**Consigne de travail**
Reproduisez mot pour mot le texte des enregistrements ci-dessous, en omettant les images.

**Extraits de données**
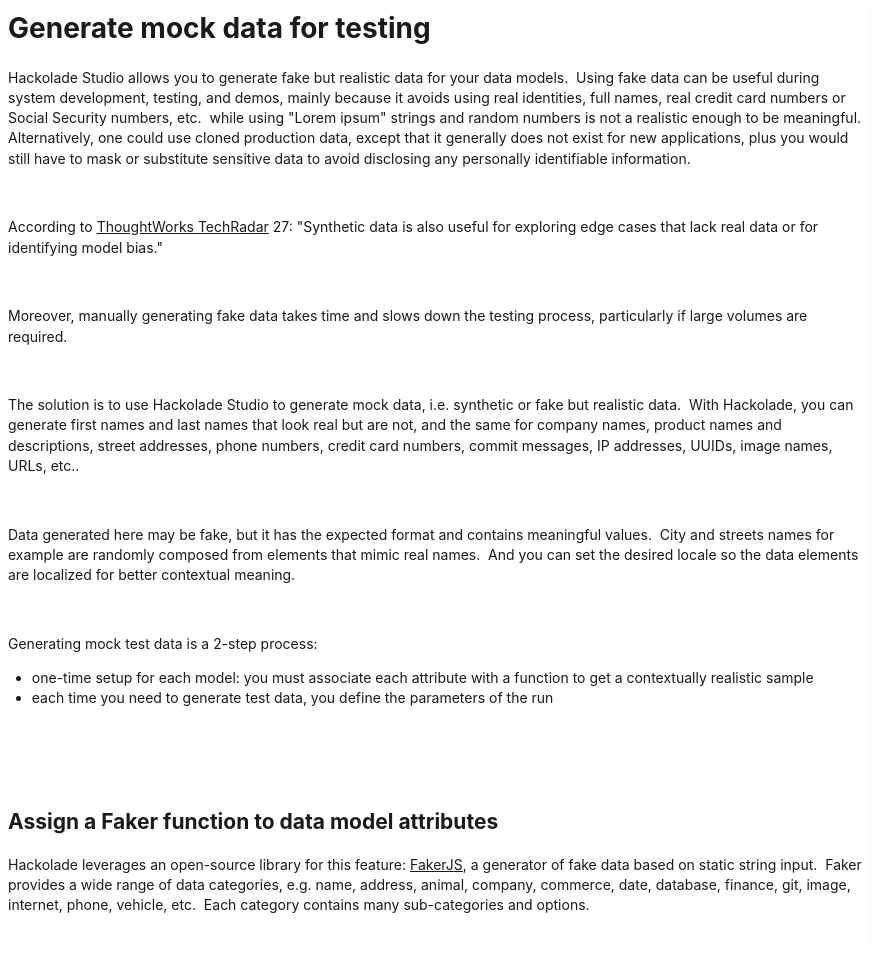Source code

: # Generate mock data for testing

Hackolade Studio allows you to generate fake but realistic data for your data models.&nbsp; Using fake data can be useful during system development, testing, and demos, mainly because it avoids using real identities, full names, real credit card numbers or Social Security numbers, etc.&nbsp; while using "Lorem ipsum" strings and random numbers is not a realistic enough to be meaningful.&nbsp; Alternatively, one could use cloned production data, except that it generally does not exist for new applications, plus you would still have to mask or substitute sensitive data to avoid disclosing any personally identifiable information.

&nbsp;

According to [ThoughtWorks TechRadar](<https://www.thoughtworks.com/radar/techniques?blipid=202210032> "target=\"\_blank\"") 27: "Synthetic data is also useful for exploring edge cases that lack real data or for identifying model bias."

&nbsp;

Moreover, manually generating fake data takes time and slows down the testing process, particularly if large volumes are required.

&nbsp;

The solution is to use Hackolade Studio to generate mock data, i.e. synthetic or fake but realistic data.&nbsp; With Hackolade, you can generate first names and last names that look real but are not, and the same for company names, product names and descriptions, street addresses, phone numbers, credit card numbers, commit messages, IP addresses, UUIDs, image names, URLs, etc..

&nbsp;

Data generated here may be fake, but it has the expected format and contains meaningful values.&nbsp; City and streets names for example are randomly composed from elements that mimic real names.&nbsp; And you can set the desired locale so the data elements are localized for better contextual meaning.

&nbsp;

Generating mock test data is a 2-step process:

* one-time setup for each model: you must associate each attribute with a function to get a contextually realistic sample
* each time you need to generate test data, you define the parameters of the run

&nbsp;

&nbsp;

## Assign a Faker function to data model attributes

Hackolade leverages an open-source library for this feature: [FakerJS](<https://fakerjs.dev/> "target=\"\_blank\""), a generator of fake data based on static string input.&nbsp; Faker provides a wide range of data categories, e.g. name, address, animal, company, commerce, date, database, finance, git, image, internet, phone, vehicle, etc.&nbsp; Each category contains many sub-categories and options.

&nbsp;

**Votre réponse**
Source code

: # Generate mock data for testing

Hackolade Studio allows you to generate fake but realistic data for your data models.&nbsp; Using fake data can be useful during system development, testing, and demos, mainly because it avoids using real identities, full names, real credit card numbers or Social Security numbers, etc.&nbsp; while using "Lorem ipsum" strings and random numbers is not a realistic enough to be meaningful.&nbsp; Alternatively, one could use cloned production data, except that it generally does not exist for new applications, plus you would still have to mask or substitute sensitive data to avoid disclosing any personally identifiable information.

&nbsp;

According to [ThoughtWorks TechRadar](<https://www.thoughtworks.com/radar/techniques?blipid=202210032> "target=\"\_blank\"") 27: "Synthetic data is also useful for exploring edge cases that lack real data or for identifying model bias."

&nbsp;

Moreover, manually generating fake data takes time and slows down the testing process, particularly if large volumes are required.

&nbsp;

The solution is to use Hackolade Studio to generate mock data, i.e. synthetic or fake but realistic data.&nbsp; With Hackolade, you can generate first names and last names that look real but are not, and the same for company names, product names and descriptions, street addresses, phone numbers, credit card numbers, commit messages, IP addresses, UUIDs, image names, URLs, etc..

&nbsp;

Data generated here may be fake, but it has the expected format and contains meaningful values.&nbsp; City and streets names for example are randomly composed from elements that mimic real names.&nbsp; And you can set the desired locale so the data elements are localized for better contextual meaning.

&nbsp;

Generating mock test data is a 2-step process:

* one-time setup for each model: you must associate each attribute with a function to get a contextually realistic sample
* each time you need to generate test data, you define the parameters of the run

&nbsp;

&nbsp;

## Assign a Faker function to data model attributes

Hackolade leverages an open-source library for this feature: [FakerJS](<https://fakerjs.dev/> "target=\"\_blank\""), a generator of fake data based on static string input.&nbsp; Faker provides a wide range of data categories, e.g. name, address, animal, company, commerce, date, database, finance, git, image, internet, phone, vehicle, etc.&nbsp; Each category contains many sub-categories and options.

&nbsp;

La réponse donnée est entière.